Different from the 1997 Asian financial crisis which only affected a portion of the market, the current financial crisis hits hard developed economies, including the United States and Europe, and threatens stability of the global trade. When the Doha Round talks broke last July, some essential disparities became hard to amend, although many members, particularly developing countries, hoped to restart the process. The outbreak of the financial crisis made it even harder for the Doha Round to make some breakthroughs. Besides, shrinking trade and rising unemployment will stimulate some countries and regions to adopt more conservative trade policies. Trade protectionism becomes increasingly perilous across the world.
On the whole, China might be further affected by sunken economy and sharply reduced import demands of main trade partners, dramatic fluctuations of international commodity markets, and possible depreciation of main currencies, which are triggered by the international financial crisis. It was estimated the foreign trade situation will be not optimistic in 2009. China will observe drops in both import and export growth.

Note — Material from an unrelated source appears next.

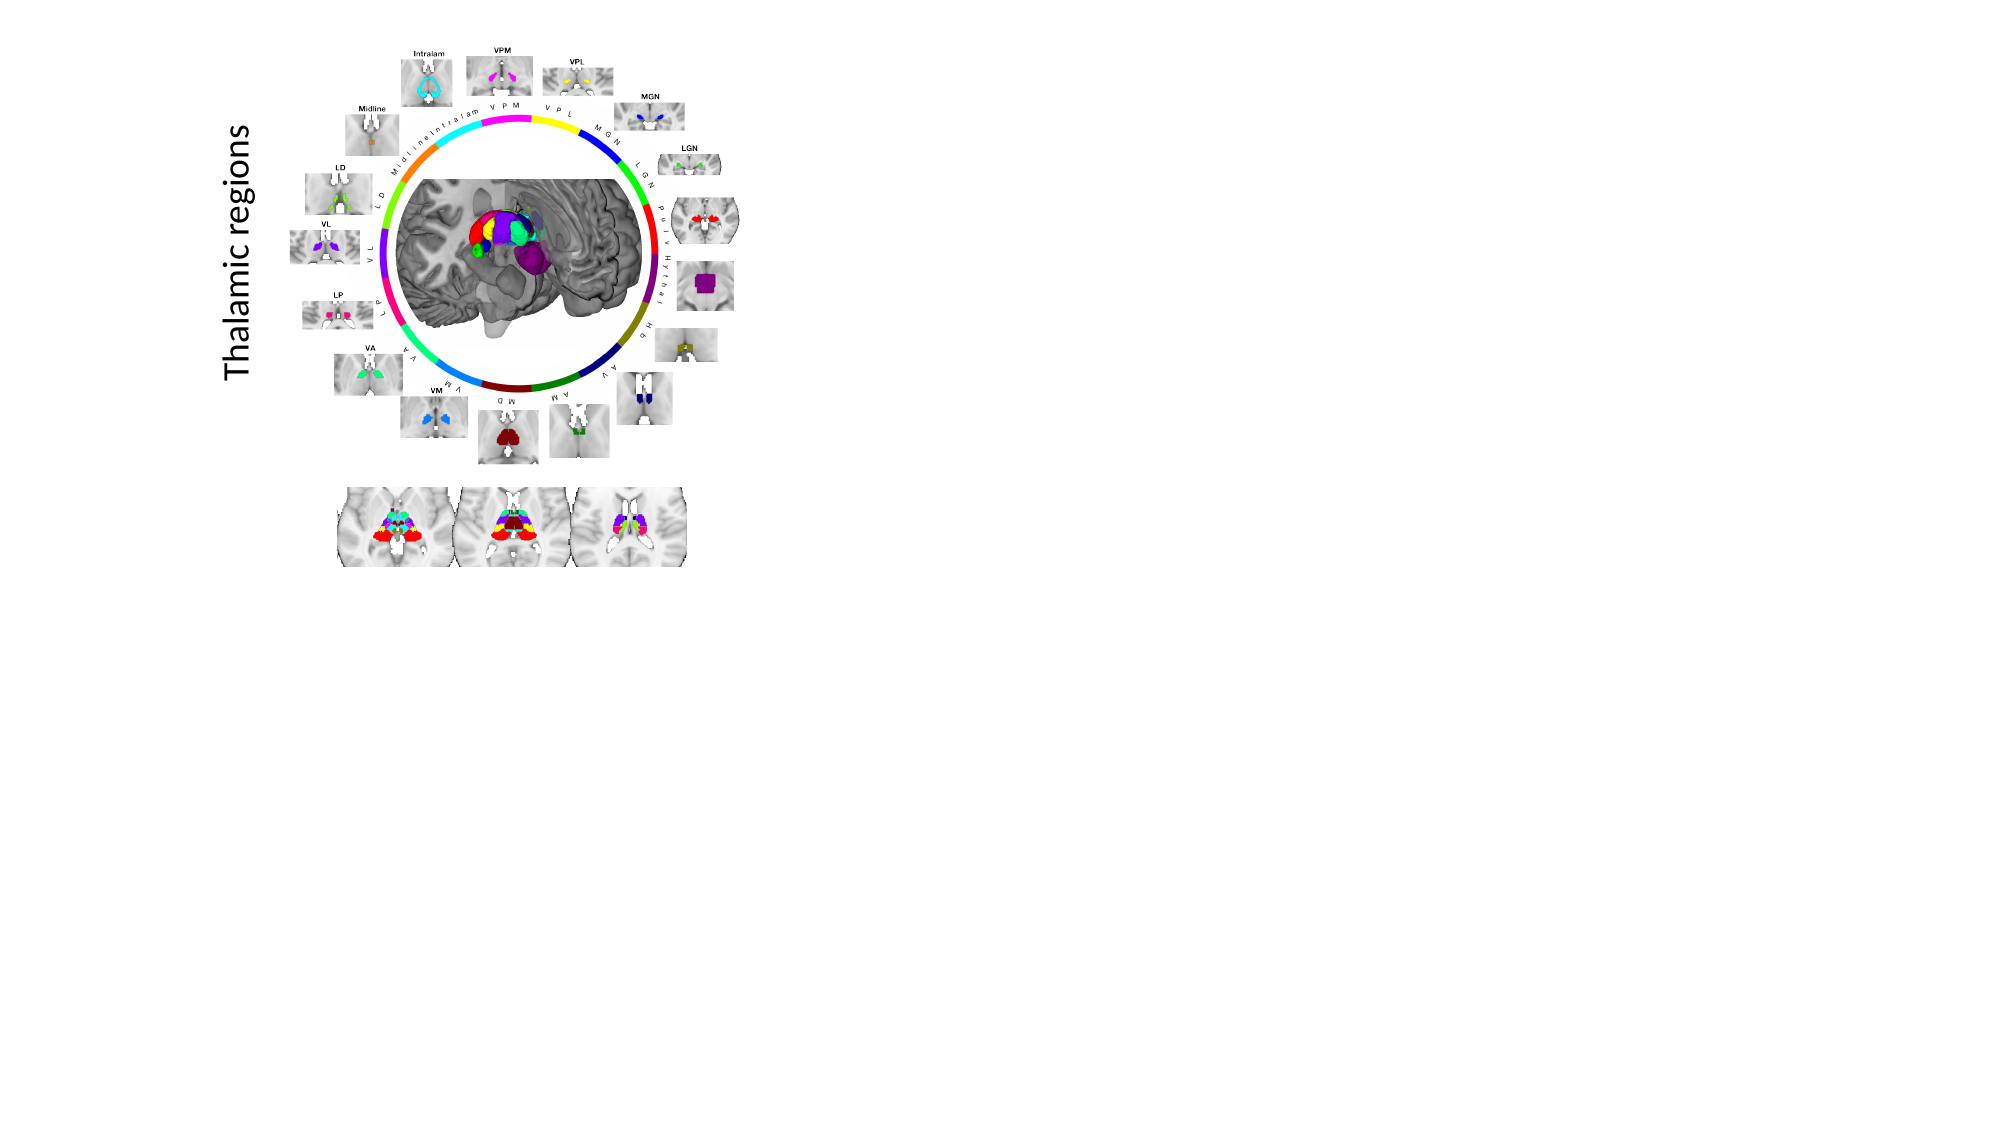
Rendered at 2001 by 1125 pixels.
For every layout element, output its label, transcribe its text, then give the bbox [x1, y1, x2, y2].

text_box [288, 42, 742, 465]
text_box Thalamic regions [203, 109, 264, 397]
picture [337, 487, 687, 567]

IV. Impacts on Chinese foreign trade
China’s foreign trade has grown fast for seven consecutive years. In recent years, the Chinese government has dramatically adjusted its foreign trade policies, including continuous appreciation of renminbi, the Chinese currency, which allow enterprises to accommodate to worsening environments for survival in advance. Many localities and enterprises are actively transforming growth modes, optimizing import and export commodity structure, accelerating technological progress and processing trade remodeling and upgrading, and vigorously exploring emerging markets, with admirable results. A few enterprises simply relying on low-price competition have been eliminated, while enterprises boasting competitive technologies, brands and clients will have greater rooms for expansion. Most exported commodities are sold at higher prices. It must be admitted the Chinese export sector is very competitive on the whole, and it has not lost its low-cost advantages. The global financial crisis and economic downturn will stimulate a new round of international industrial reshuffling. Chinese import and export businesses meet great challenges as well as new development opportunities.
The Chinese economy will remain as before enjoy ample inherent dynamics for development in 2009. The fundamentals of the national economy and financial system are healthy. The country will go on benefit from immense and long-term investment and consumption demands, thanks to profoundly implementing the scientific development concept, adjusting and optimizing economic structures and planning urban and rural development as a whole. Relying on solid material foundations cultivated since reform and opening up, adopting flexible and prudent macro economic policies, and actively and effectively expanding domestic demand will support and accelerate the national economy to maintain steady and fast growth.
The Chinese government recently decided to raise tax rebates for the export of labor intensive products of garments and textiles and high value-added electromechanical products. There remains fairly large room to support competitive enterprise and product exports in the future. Local governments and administrative organs will intensify credit support to import and export enterprises, speed up export tax rebates, encourage and assist enterprises to overcome difficulties, develop marketable products and explore new markets. Meanwhile, China has sufficient foreign exchange reserves. It will continue to actively expand import to balance international revenue and expenditure. This will help improve relations with leading trade partners and reduce trade protectionism pressure. China has been improving investment environments and infrastructures, projecting great development potentials. So far, foreign businesses remain showing great enthusiasm to directly invest in China. In this sense, China will continue to enjoy bright prospect in its foreign trade in the mid and long terms.